Victoria Lafora – Los reveses de la fragilidad


MADRID, 30 (OTR/PRESS)

Demasiado han tardado los partidos independentistas catalanes en sacar partido al desgobierno nacional con una medida contundente en su órdago al Estado. Solo las dificultades de su pacto con los antisistema de la CUP explican este acelerón final a los proyectos de ley con los que pretenden consumar su ruptura.
Mientras Rajoy deshoja la margarita y deja en el aire una nueva espantada en la investidura, como forma de presionar a Ciudadanos y PSOE para que le regalen sus votos a cambio de nada, «Junts del Si» rompe la baraja y cierra cualquier posibilidad de un Gobierno en Madrid de izquierdas. El nuevo desafío constitucional hace imposible que Pedro Sánchez pudiera llegar a la Moncloa con el apoyo de Convergencia o Esquerra.
Pese a la fragilidad institucional de tener un ejecutivo en funciones a este no le ha quedado otro remedio que el de instar al Tribunal Constitucional a hacer cumplir sus propias sentencias. Otra cosa es que el alto tribunal considere que la vía propuesta por la abogacía del Estado de abrir una causa penal contra Carme Forcadell, la presidenta del Parlament, sea la idónea.

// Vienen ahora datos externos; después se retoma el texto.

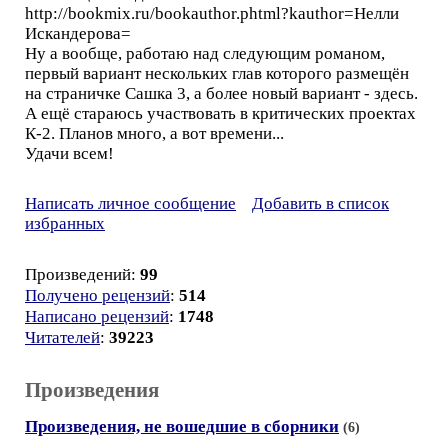
http://bookmix.ru/bookauthor.phtml?kauthor=Нелли
Искандерова=
Ну а вообще, работаю над следующим романом,
первый вариант нескольких глав которого размещён
на страничке Сашка 3, а более новый вариант - здесь.
А ещё стараюсь участвовать в критических проектах
К-2. Планов много, а вот времени...
Удачи всем!
Написать личное сообщение
Добавить в список
избранных
Произведений:
99
Получено рецензий
:
514
Написано рецензий
:
1748
Читателей
:
39223
Произведения
Произведения, не вошедшие в сборники
(6)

Según expertos constitucionalistas, a Forcadell, una vez presentada la iniciativa, le quedaban muy pocas salidas. Una de ellas habría sido la de suspender el pleno en el que se iban a debatir las medidas para la desconexión del Estado. Pero esta decisión no se puede mantener por tiempo indefinido. Otra cosa es el «entusiasmo» con el que la presidenta de la cámara catalana apoya cualquier iniciativa que suponga la ruptura.
Si se abre la vía penal contra ella, tal vez, debería hacerse extensiva a los promotores de las leyes del desacato: a la coalición de Gobierno, con Puigdemont a la cabeza y a la CUP. En cualquier caso, y dada la lentitud de la administración de la justicia, la demora en los sumarios y la instrucción, sería conveniente encontrar otro mecanismo sancionador que permitiera restablecer en Cataluña el Estado de Derecho y el respeto al marco constitucional vigente.
Obviamente, el llamado «problema catalán» no se resuelve a base de sentencias del Constitucional. Es necesario encontrar una vía de dialogo político que permita la convivencia. Pero Rajoy ha logrado en sus cuatro años de mayoría absoluta dinamitar todos los puentes y va a ser un esfuerzo titánico su recuperación.
Si el presidente en funciones creyó que el voto vergonzante y oculto de los diputados de Convergencia, que permitió a Ana Pastor llegar a la presidencia del Congreso, significaba una vuelta al redil del grupo catalán, ya ha salido de su error. Han bastado unos días para que le demuestren que, en lo fundamental, no hay acuerdo posible.
Queda la duda de si Ana Pastor puede ser nombrada tercera autoridad del Estado con los votos de unos diputados que no respetan ese Estado y pretenden imponer una declaración unilateral de independencia.